Taking notice of small minded armchair warriors giving anyone advice is lunacy......especially if anyone bases their future on their 'knowledge'.
What would the morally-bankrupt 'I'm all right, Jack, 'cos I'm not paying income tax' UAE expats do without the 'armchair warrior' charge? They cling to it desperately, despite the fact that many critics of the UAE have lived there, perhaps because, like this wondrously self-revealing post from @BusterGonad, they literally have no capacity for actual thought, apart from the scandalous cost of L'Oeral lipstick and missing being able to drink 'freely':
But I missed being able to drink alcohol freely, the fear of being arrested for drinking too much, driving in a manner that annoyed the police, exiting the airport and worrying that something will come up and I can't leave, I missed things being sold at decent prices (l'oreal lipstick was about double the cost of uk, Oasis dresses almost twice the price) I missed being able to go for a pub lunch with my son. I missed being on the roads with other drivers that could actually drive properly, abd the cost of a, food shop was ridiculous. Its an experience and one day maybe I'd do it again. I say don't listen to all the haters as I expect many of them have never even set foot in the place.
That, in a nutshell, is your thought-process of a typical British expat in Dubai.

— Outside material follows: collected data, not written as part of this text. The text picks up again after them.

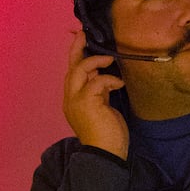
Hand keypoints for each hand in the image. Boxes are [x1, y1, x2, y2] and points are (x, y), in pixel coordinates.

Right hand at [63, 30, 126, 157]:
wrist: (106, 155)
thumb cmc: (107, 135)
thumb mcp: (102, 108)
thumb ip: (99, 92)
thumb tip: (104, 76)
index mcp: (72, 100)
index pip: (71, 73)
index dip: (75, 55)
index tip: (81, 39)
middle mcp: (70, 98)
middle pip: (71, 67)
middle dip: (77, 48)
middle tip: (84, 34)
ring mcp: (76, 100)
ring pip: (79, 70)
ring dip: (95, 61)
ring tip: (109, 60)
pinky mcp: (87, 103)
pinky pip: (97, 81)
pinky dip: (109, 79)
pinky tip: (119, 84)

OP, if you are interested join the Facebook group 'Brits in Dubai' and if it pertains to you 'British Mums Dubai'. You'll get a balanced answer to any queries there
What you will get, if it's anything like Dubai Expat Woman was, is a lot of women frothing about schools, traffic and their livein maids ('I'd never have a Filipina again they all meet when they walk the dogs and give one another ideas'), boasting about how they dealt with their miscreant maid ('So I searched her suitcase and frogmarched her straight to the airport and cancelled her visa') etc.
It was quite entertaining, but 'balanced' is not the word I would use.